Once home to the largest concentration of curry houses in the UK, Brick Lane in London's East End has long played an vital role as the home of migrant communities.
For years it has been central to the Bangladeshi community in Britain, but recent investment in this part of London has drastically changed the face of the Bangla Town area.
The 'Beyond Banglatown' project grew out of a larger piece of research on the Bengal diaspora which explored Muslim migration from the north-eastern Indian state of Bengal in the period after partition. millipedia created the website for this earlier research Bangla Stories. As part of this work, the project team became interested in the iconic status of Brick Lane as the centre of the Bangladeshi community in Britain and in the significance of Banglatown and the curry restaurants to the area.
Research for ‘Beyond Banglatown’, undertaken by researchers from LSE Cities, London School of Economics and Centre on Dynamics of Ethnicity, University of Manchester, explored the changing fortunes of Banglatown’s restaurants, and the implications of this change for the Bangladeshi community in East London and for Brick Lane itself.
Through visual mapping, face-to-face surveys with shop proprietors and employees, a qualitative survey, and in-depth interviews with Bangladeshi restaurant owners, former restaurant owners and key stakeholders, the project captures some of the complexity of Brick Lane and Banglatown at a moment of transformation and uncertainty.
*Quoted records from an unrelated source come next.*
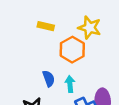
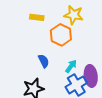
cyan arrow: (70, 84) -> (71, 66), moved, turned 48

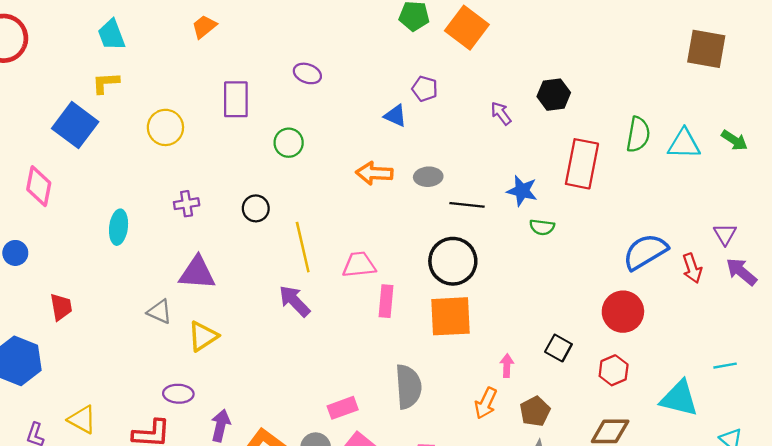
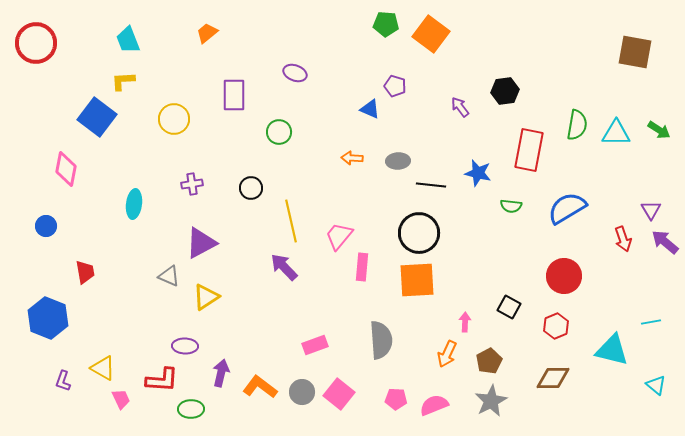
orange arrow: (374, 173) -> (352, 158), size x0.7
green semicircle: (542, 227) -> (511, 206), moved
blue semicircle: (645, 252) -> (567, 208), moved
pink trapezoid: (359, 265) -> (339, 236), turned -44
purple triangle: (197, 273) -> (201, 243), turned -32
pink rectangle: (343, 408) -> (315, 345), moved

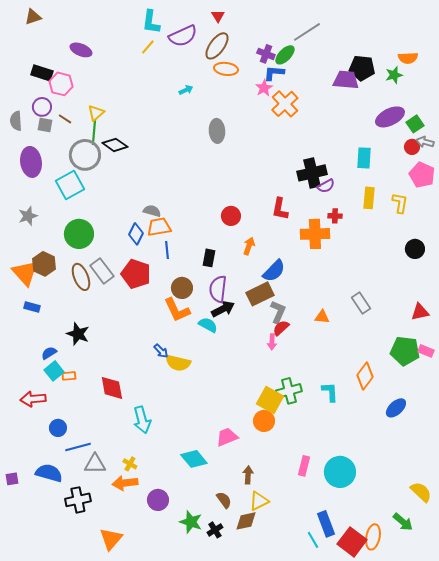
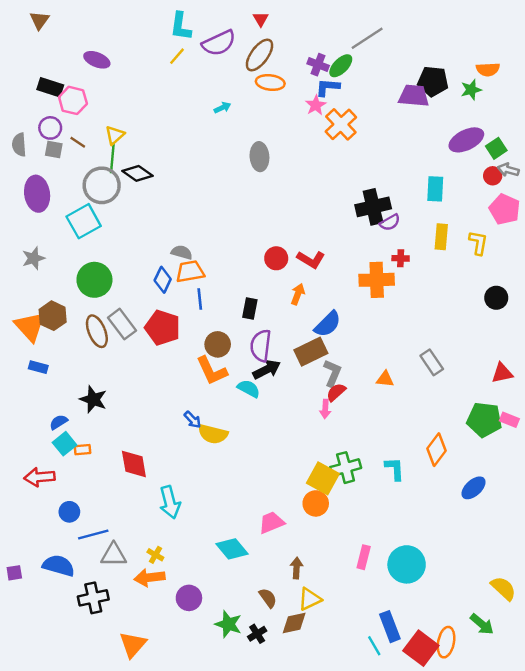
brown triangle: (33, 17) -> (39, 20), turned -36
red L-shape: (280, 209) -> (311, 259), moved, turned -70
By the close of the project, the southern section of Brick Lane hosted only 23 restaurants and cafés focused on curry – a decrease of 62% in 15 years.
The pages of the website capture the project's findings, tracing the rich and complex history of Bengali migration to East London, the development of Banglatown and changes to Brick Lane's Bangladeshi-owned curry restaurants over time. It also provides a snapshot of the contemporary context of the street, including broader and more recent processes of urban change and gentrification.